Sunday 27 March 2011

Postcard

The last time I wrote on this blog Australia was widely regarded as a competent cricketing nation.

The world has changed since December. The winter uprisings in the Middle East and Africa mean the start of a new political era for the Arab world. The Japanese earthquake has once again shown how nature’s destructive force can be far superior to our own. My personal ability to get lost on the London Underground surprised even myself.

There are some things that never change however. One is the holiday postcard.

Last week I was in London. Having finally emerged at ground level after navigating my way round the finer parts of the London tube network, I set out to buy a book. The one I had brought with me had lasted less time than the United Nation’s ‘no-action’ stance over Libya; I needed a good read.

I found myself in Pimlico, an area of London probably most famous for a tedious black and white film from the ‘50s about an unexploded German bomb – gripping I know. It appears the film writers got it wrong however, because from my viewpoint on Pimlico high street, that bomb exploded.

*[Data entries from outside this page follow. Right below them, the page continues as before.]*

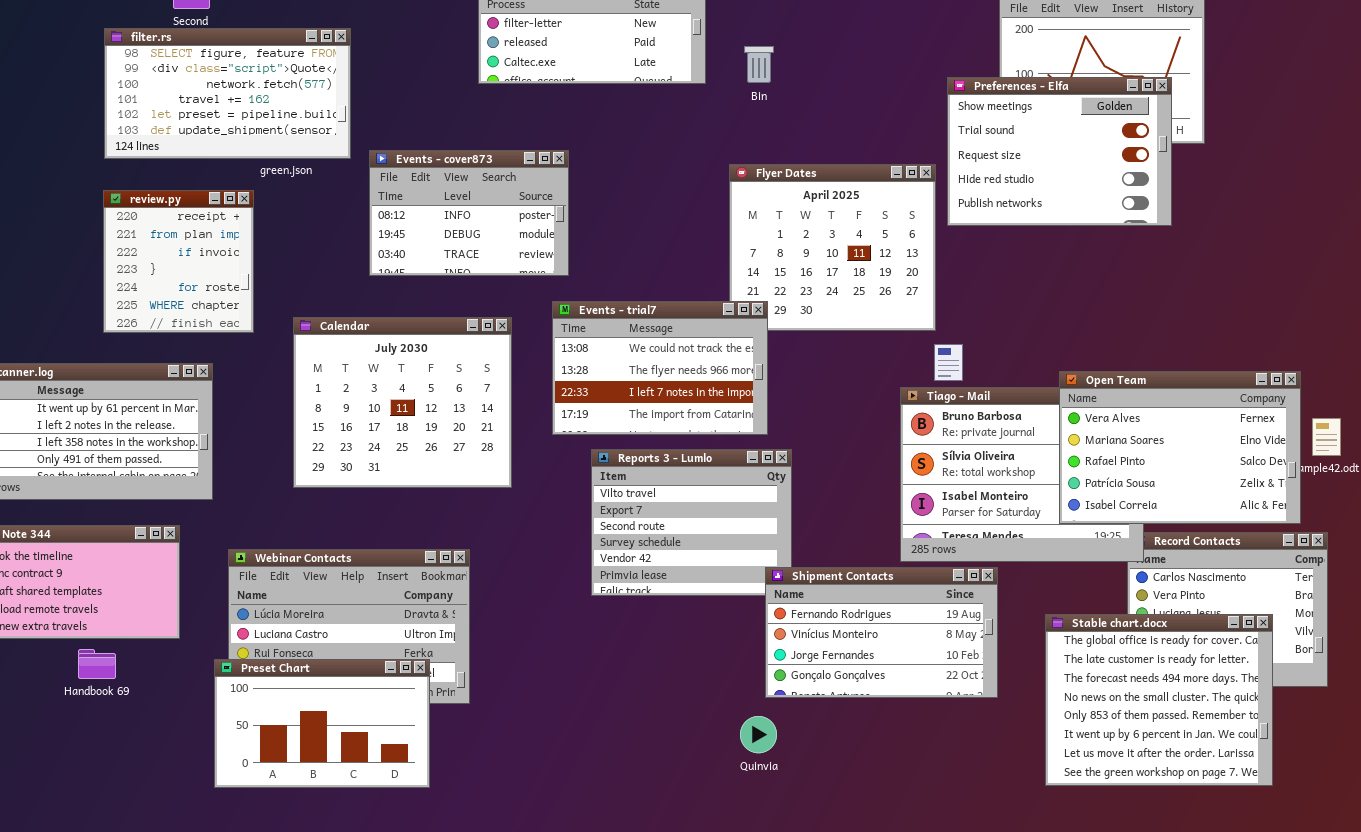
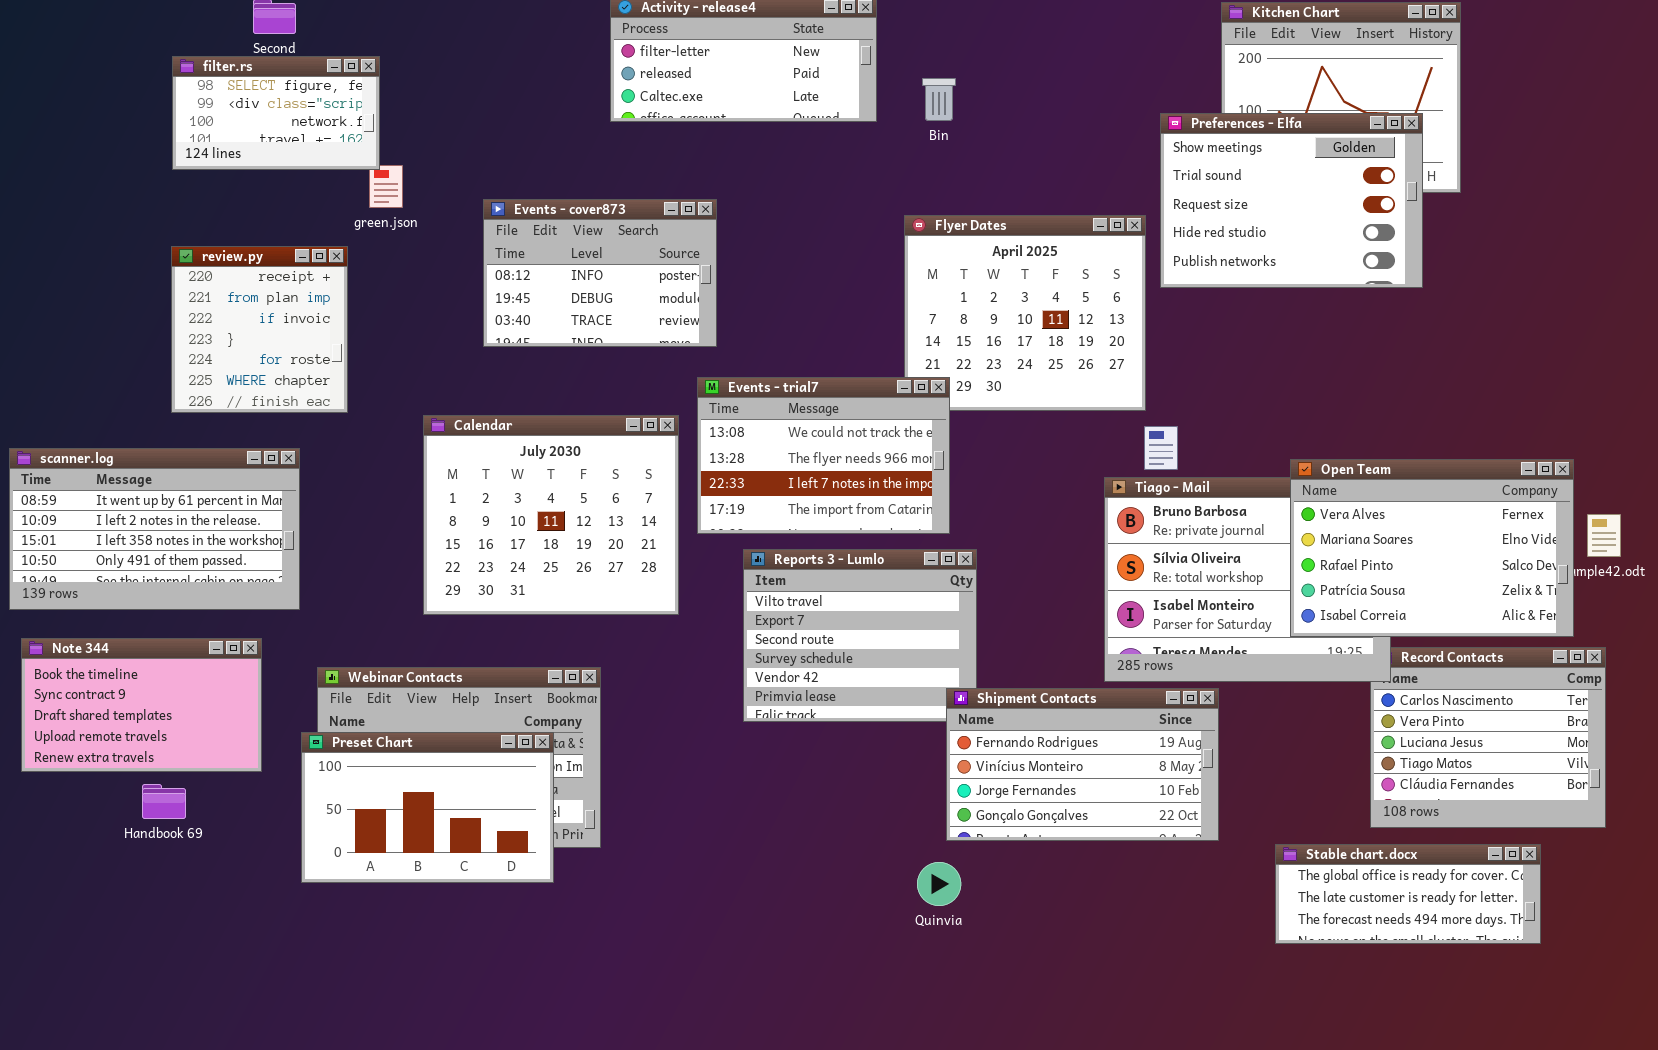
filter.rs: [104,28,351,159] -> [172,56,380,170], resized
Calendar: [293,317,512,488] -> [423,415,679,615], moved
Stable chart.docx: [1045,614,1273,786] -> [1275,844,1541,944], resized
Preset Chart: [214,659,430,788] -> [301,732,554,883], moved

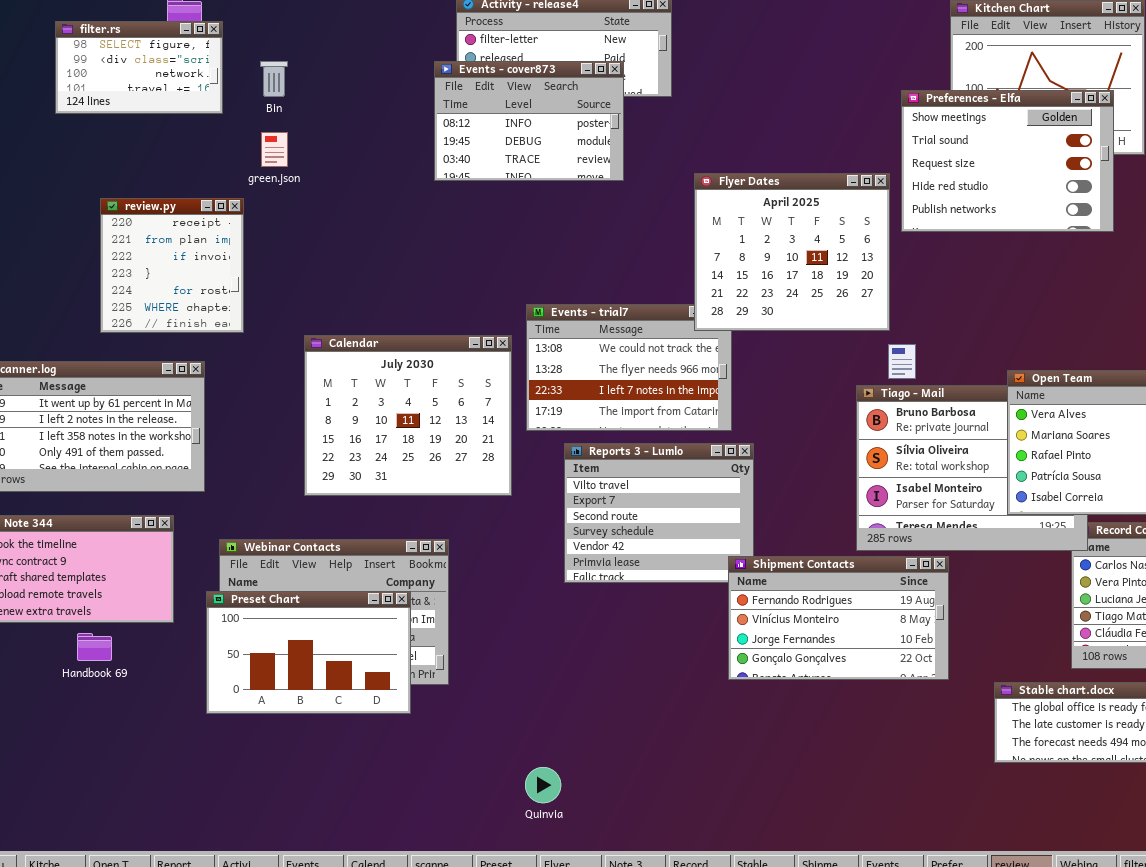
filter.rs: [172,56,380,170] -> [55,21,223,114], moved
Bin: [922,78,956,121] -> [260,61,288,97], moved
Events - cover873: [483,199,717,347] -> [434,61,624,181], moved
Flyer Dates: [904,215,1146,411] -> [694,173,890,331], raised
Quinvia: [917,862,961,906] -> [525,767,561,803], moved

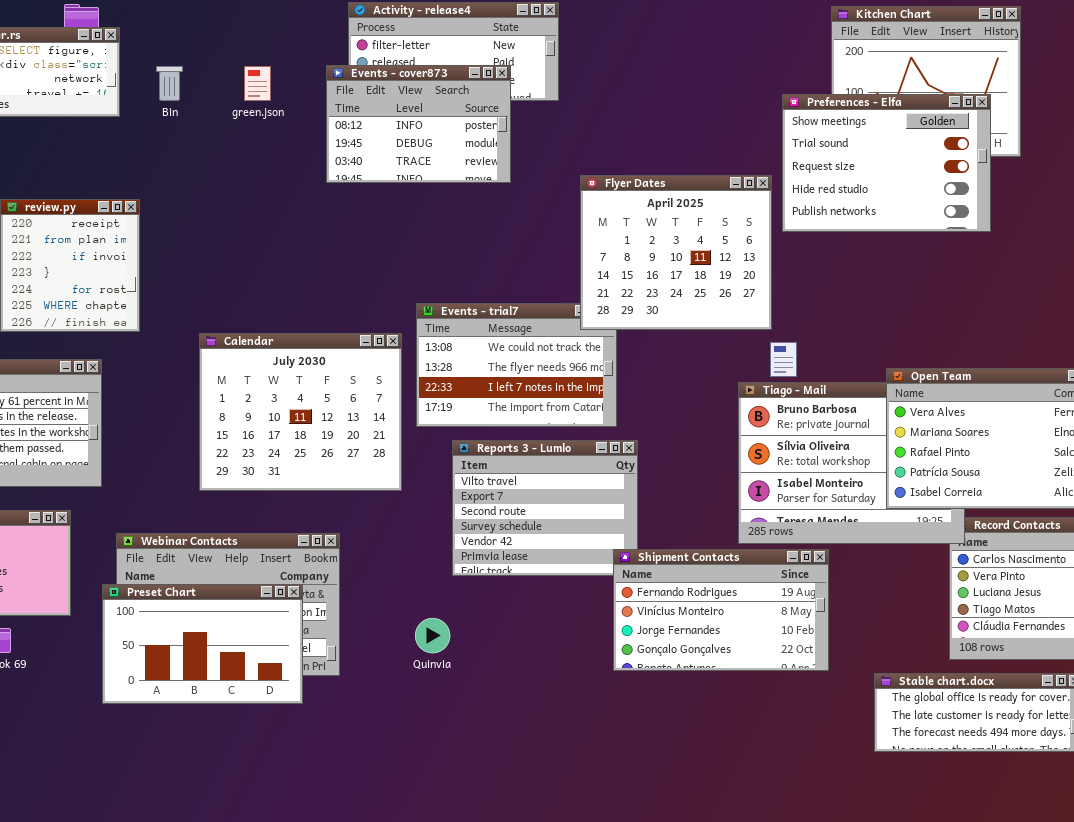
green.json: [261,132,288,167] -> [244,66,271,101], moved
Quinvia: [525,767,561,803] -> [415,618,450,653], moved

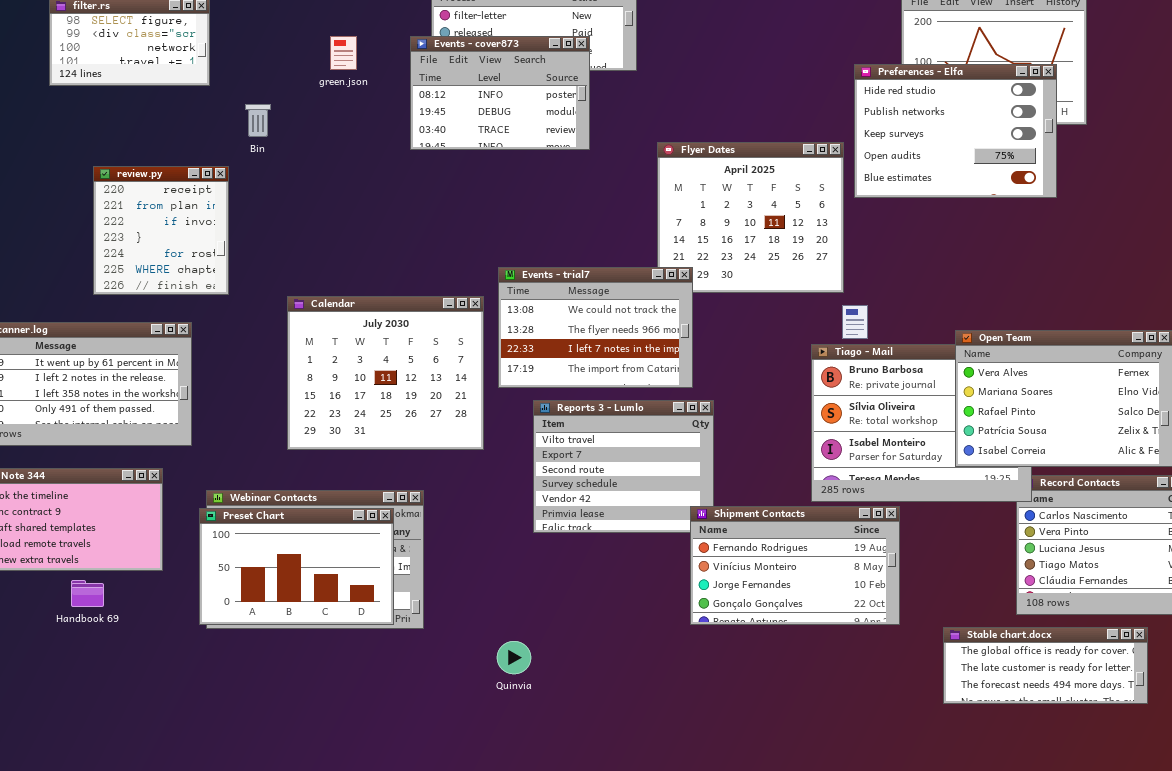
Bin: [156,66,183,101] -> [245,104,271,137], moved
Preferences - Elfa: [782,94,991,232] -> [854,64,1057,198], scrolled down 3 rows
Events - trial7: [416,303,617,427] -> [498,267,693,388], raised
Preset Chart: [102,584,303,704] -> [199,508,394,625], moved
Quinvia: [415,618,450,653] -> [497,641,531,674], moved

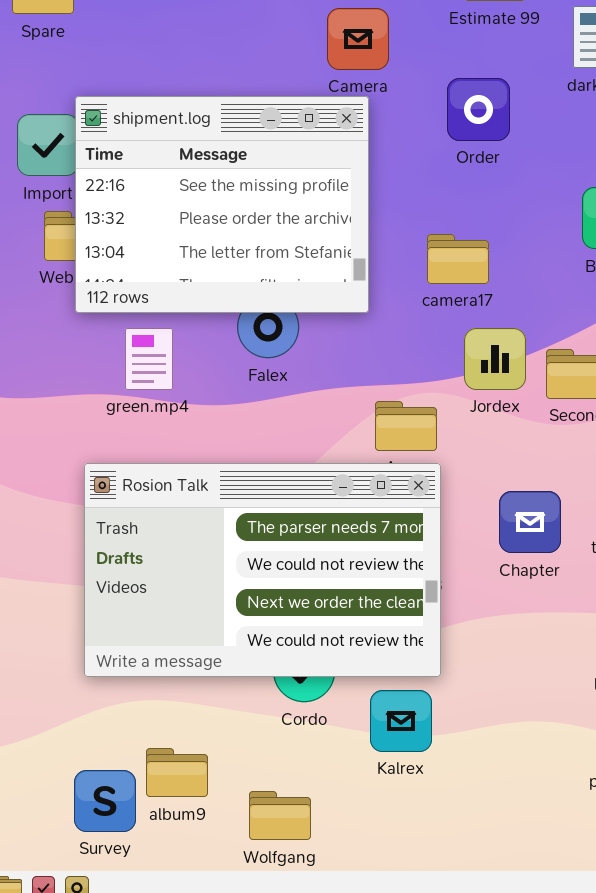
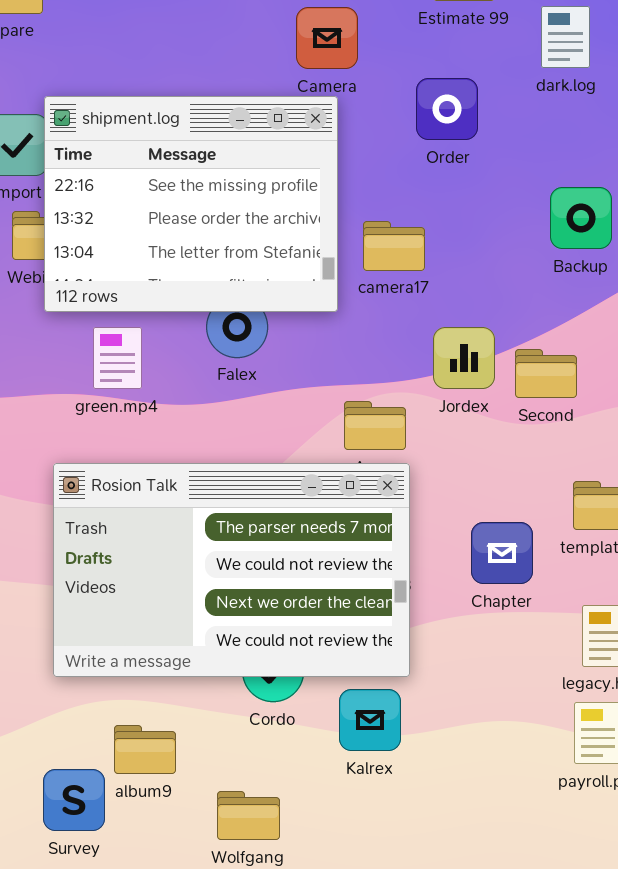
camera17: [427,234,489,284] -> [363,221,425,271], moved
Chapter: [499,491,561,553] -> [471,522,533,584], moved
album9: [146,748,208,797] -> [114,725,176,774], moved

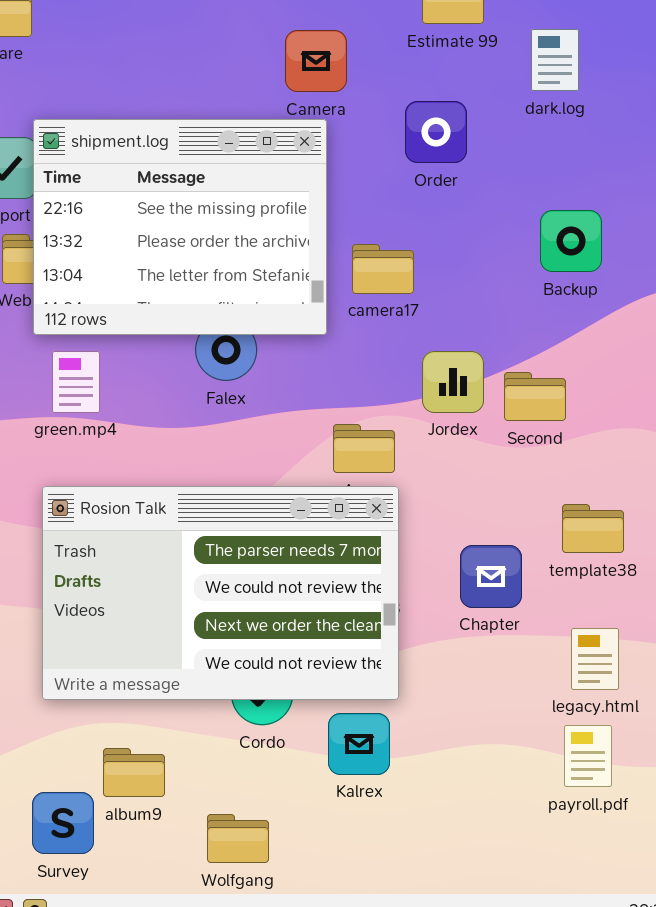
green.mp4: [93,327,142,389] -> [52,351,100,413], moved

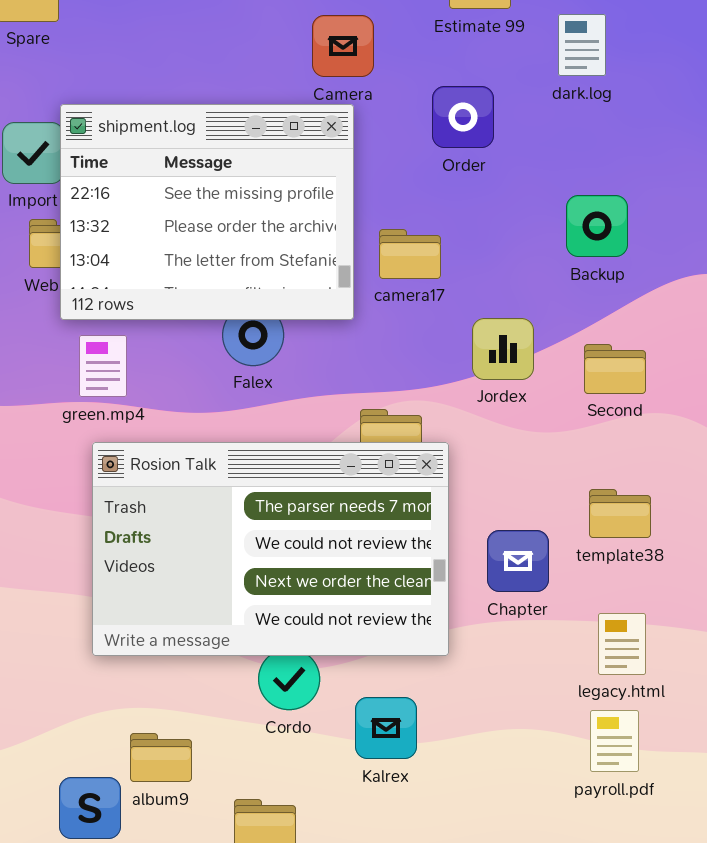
Jordex: [422,351,484,413] -> [472,318,534,380], moved
Second: [504,372,566,421] -> [584,344,646,394], moved
Rosion Talk: [42,486,399,700] -> [92,442,449,656], moved

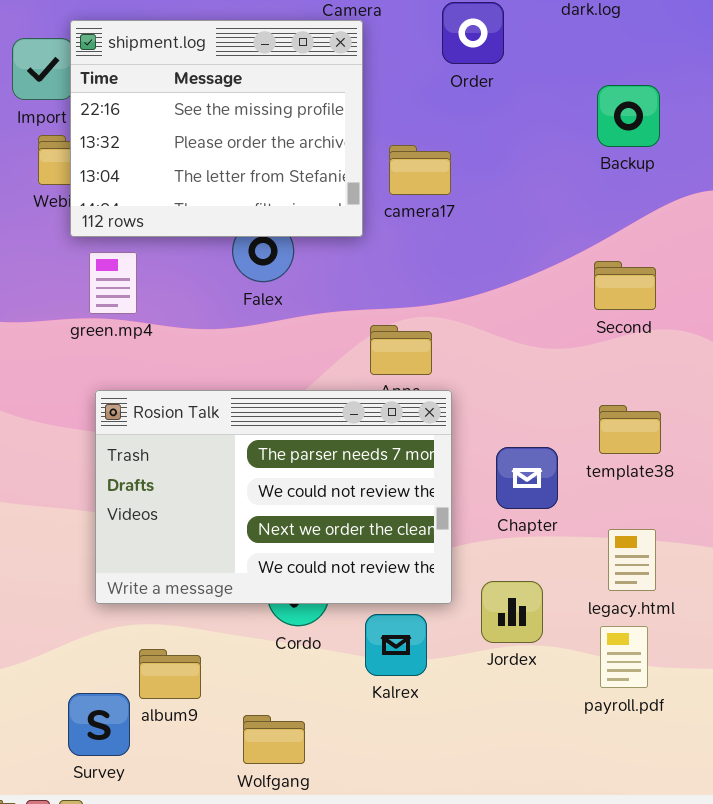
Backup: [566,195,628,257] -> [597,85,660,147], moved
Jordex: [472,318,534,380] -> [481,581,543,643], moved
Rosion Talk: [92,442,449,656] -> [95,390,452,604], moved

Anyway, I found the Oxfam books store I was yearning for, and bought the slimmest thing that wasn’t a dieting guide in the shop: Joseph Conrad’s The Secret Agent. I found a postcard inside the pages from October 2002. Oh good lord, it fulfilled every stereotype of a typical English holiday.

As you can see from the picture, the postcard is from the beautiful holiday resort of Arnside, Cumbria. Can you see those children playing on the beach? Oh no, that’s not sand. As the writer of this treasured postcard explains: “the ‘beach’ of the estuary is actually all mud.”

In all, this postcard is a sad indictment on the British tourist industry. Just how depressing does this picture look! There’s a man in jeans on the beach. Four people in the sea look downright shivery. It’s hardly a Hawaiian goddess draped over a sun lounger, or a wonderful white beach stretching into the distance without a hint of civilisation. No, the image of Britain: a cold mud splat foregrounding an industrial-sized car park and a Weatherspoons.

And, just if you think the picture is boring enough to rot your mind, let’s take a look at what ‘Mum (et al)’ wrote to describe this amazing holiday adventure:

‘Had a stroll here today, and Granny and I spent rather a lot of money between us at a v. nice little cake-shop! Decided to save the bathing for another visit (the ‘beach’ of the estuary is actually all mud).
Lots of love
Mum (et al)’

Well wasn’t that a thrilling read. Quite predictably you spent money on holiday; and wouldn’t you know it, Grandma takes advantage of finally being let out of the Home to eat as much sugary baking products as possible. There’s also the assurance that you’ll be visiting again to get back on that lovely mud beach.

I can see why the recipient of this marvellous contribution to literature stored it in a high-security Conrad novel. I’m half way through the bloody book and I can’t see why anyone would really read it out of choice. If it wasn’t for me, this postcard would have remained pristine for centuries, condemning Britain’s 21st Century holiday culture forevermore.